What this task involves
The following data has a line with "07-08-2026 t/m 13-08" and a line with "Evitar o contato direto com o". Write out exactly those lines and all the lines between them.

[Opening Information shown section]

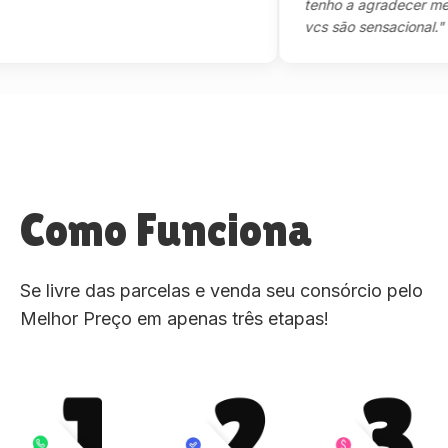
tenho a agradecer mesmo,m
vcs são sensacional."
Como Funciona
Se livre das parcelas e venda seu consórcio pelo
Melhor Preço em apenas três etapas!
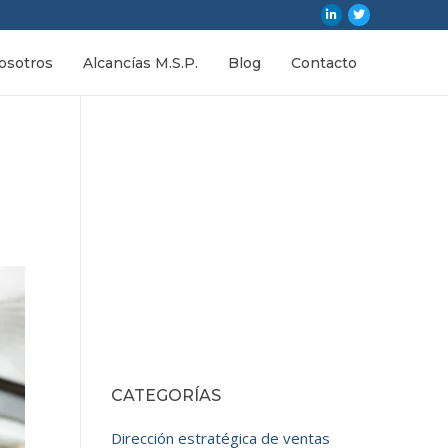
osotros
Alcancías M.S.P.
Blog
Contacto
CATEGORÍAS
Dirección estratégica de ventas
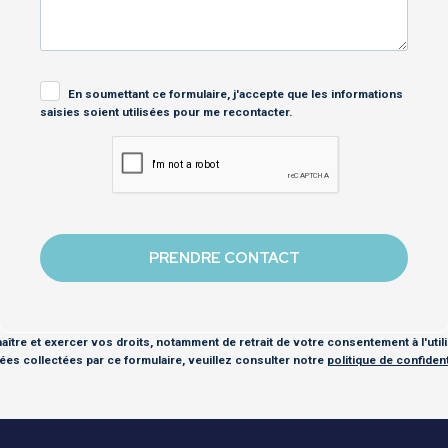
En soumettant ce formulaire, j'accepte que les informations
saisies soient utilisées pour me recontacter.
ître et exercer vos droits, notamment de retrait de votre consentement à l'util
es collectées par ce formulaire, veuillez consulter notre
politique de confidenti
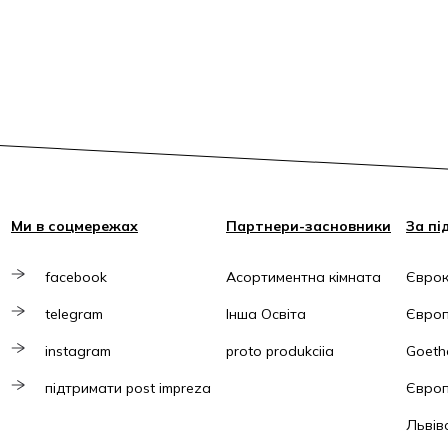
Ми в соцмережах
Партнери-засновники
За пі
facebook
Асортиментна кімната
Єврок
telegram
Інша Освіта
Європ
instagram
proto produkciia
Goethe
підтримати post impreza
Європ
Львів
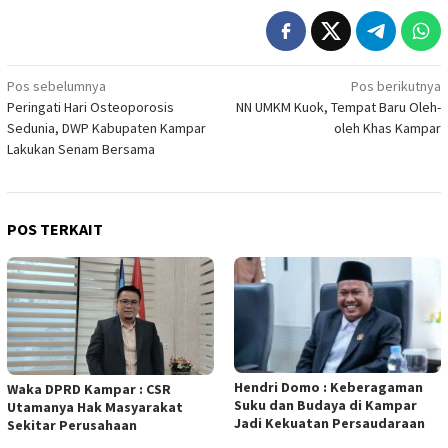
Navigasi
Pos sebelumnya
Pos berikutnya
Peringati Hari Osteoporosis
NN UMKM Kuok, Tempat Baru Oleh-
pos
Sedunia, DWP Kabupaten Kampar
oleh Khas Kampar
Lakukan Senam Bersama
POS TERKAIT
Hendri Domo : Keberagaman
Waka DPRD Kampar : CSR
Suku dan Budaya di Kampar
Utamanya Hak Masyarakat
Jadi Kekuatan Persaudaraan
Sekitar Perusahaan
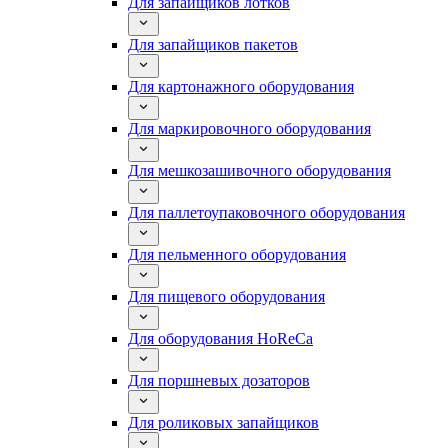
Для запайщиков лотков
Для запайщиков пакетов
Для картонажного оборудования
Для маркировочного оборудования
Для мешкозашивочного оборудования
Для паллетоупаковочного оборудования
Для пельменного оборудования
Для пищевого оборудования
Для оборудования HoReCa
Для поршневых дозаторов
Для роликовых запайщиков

[Closing Information shown section]
[Opening Information shown section]

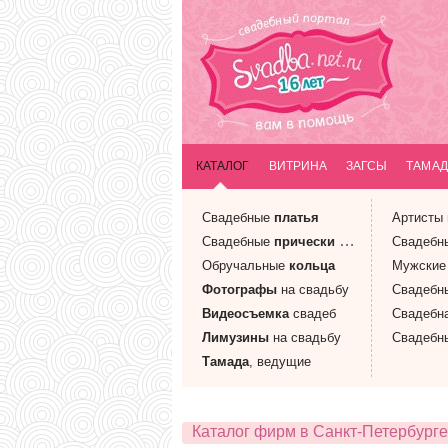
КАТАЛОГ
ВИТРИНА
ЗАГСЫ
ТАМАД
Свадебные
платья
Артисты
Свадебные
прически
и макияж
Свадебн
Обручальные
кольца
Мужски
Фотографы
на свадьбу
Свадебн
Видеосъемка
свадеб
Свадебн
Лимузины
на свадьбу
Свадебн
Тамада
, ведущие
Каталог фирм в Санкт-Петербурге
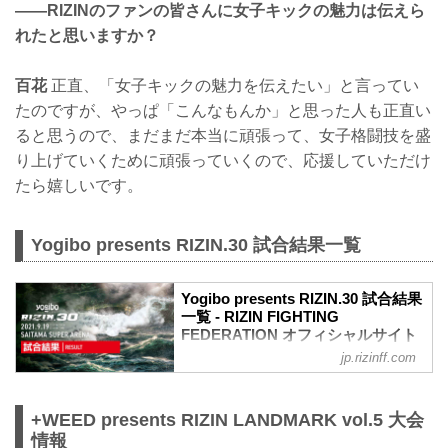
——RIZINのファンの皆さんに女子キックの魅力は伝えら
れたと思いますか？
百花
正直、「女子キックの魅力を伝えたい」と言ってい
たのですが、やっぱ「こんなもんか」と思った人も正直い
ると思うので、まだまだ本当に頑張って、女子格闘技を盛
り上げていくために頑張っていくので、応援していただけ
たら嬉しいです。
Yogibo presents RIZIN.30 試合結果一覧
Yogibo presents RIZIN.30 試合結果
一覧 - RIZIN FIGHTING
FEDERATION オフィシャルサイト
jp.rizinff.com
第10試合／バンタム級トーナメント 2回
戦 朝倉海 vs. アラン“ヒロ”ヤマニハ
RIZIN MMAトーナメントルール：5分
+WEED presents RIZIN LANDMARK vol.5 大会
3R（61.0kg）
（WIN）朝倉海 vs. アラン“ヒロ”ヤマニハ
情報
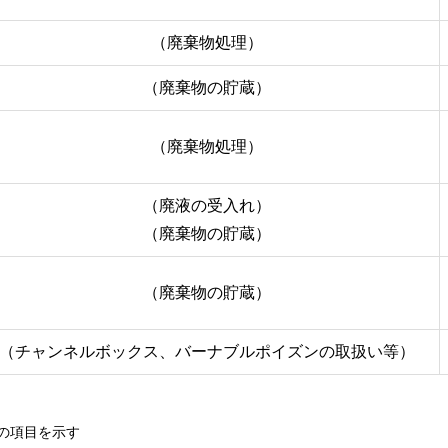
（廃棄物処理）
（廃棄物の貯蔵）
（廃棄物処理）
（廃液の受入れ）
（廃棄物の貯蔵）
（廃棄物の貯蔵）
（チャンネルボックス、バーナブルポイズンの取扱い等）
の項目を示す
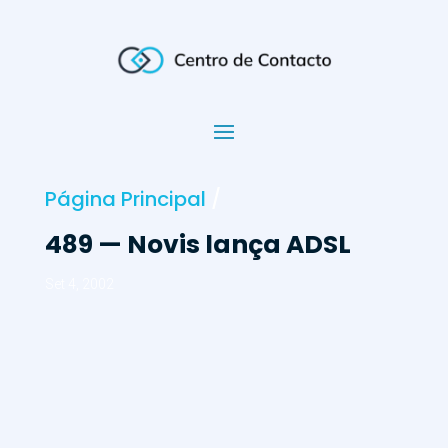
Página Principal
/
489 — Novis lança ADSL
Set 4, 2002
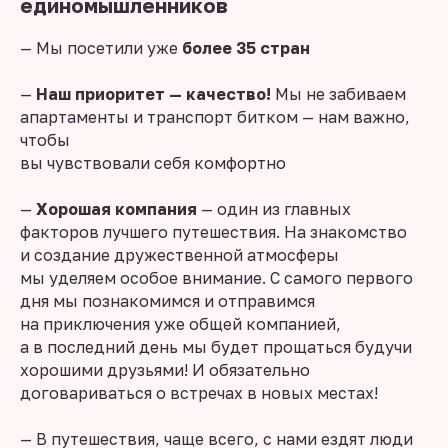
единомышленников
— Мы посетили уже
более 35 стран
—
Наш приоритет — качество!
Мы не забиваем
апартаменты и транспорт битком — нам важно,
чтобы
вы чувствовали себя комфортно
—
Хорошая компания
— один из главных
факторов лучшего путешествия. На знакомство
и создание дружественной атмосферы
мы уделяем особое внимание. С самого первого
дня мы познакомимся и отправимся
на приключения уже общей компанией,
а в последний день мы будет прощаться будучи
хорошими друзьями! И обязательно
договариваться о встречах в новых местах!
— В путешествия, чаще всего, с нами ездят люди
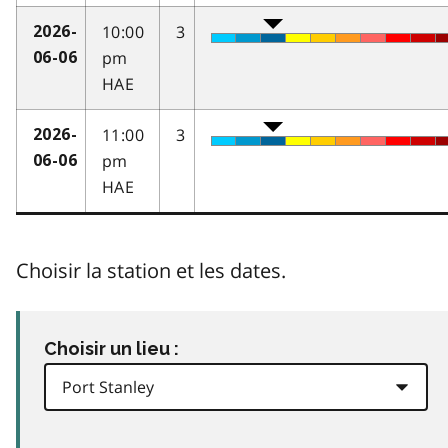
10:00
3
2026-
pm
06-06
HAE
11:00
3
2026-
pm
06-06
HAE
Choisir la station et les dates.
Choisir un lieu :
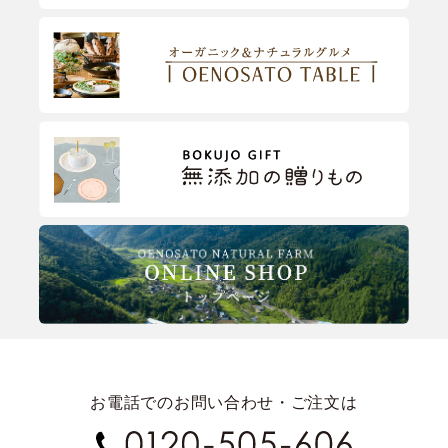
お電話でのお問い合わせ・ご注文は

[Closing Information shown section]
[Opening Information shown section]

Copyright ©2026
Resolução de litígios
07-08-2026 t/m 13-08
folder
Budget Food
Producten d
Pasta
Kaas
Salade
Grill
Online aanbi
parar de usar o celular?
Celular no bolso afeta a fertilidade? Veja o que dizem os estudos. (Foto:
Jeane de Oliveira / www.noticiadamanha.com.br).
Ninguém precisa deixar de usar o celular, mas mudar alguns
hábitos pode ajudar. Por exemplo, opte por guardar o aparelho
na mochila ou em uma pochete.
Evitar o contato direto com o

[Closing Information shown section]

Result of the task
07-08-2026 t/m 13-08
folder
Budget Food
Producten d
Pasta
Kaas
Salade
Grill
Online aanbi
parar de usar o celular?
Celular no bolso afeta a fertilidade? Veja o que dizem os estudos. (Foto:
Jeane de Oliveira / www.noticiadamanha.com.br).
Ninguém precisa deixar de usar o celular, mas mudar alguns
hábitos pode ajudar. Por exemplo, opte por guardar o aparelho
na mochila ou em uma pochete.
Evitar o contato direto com o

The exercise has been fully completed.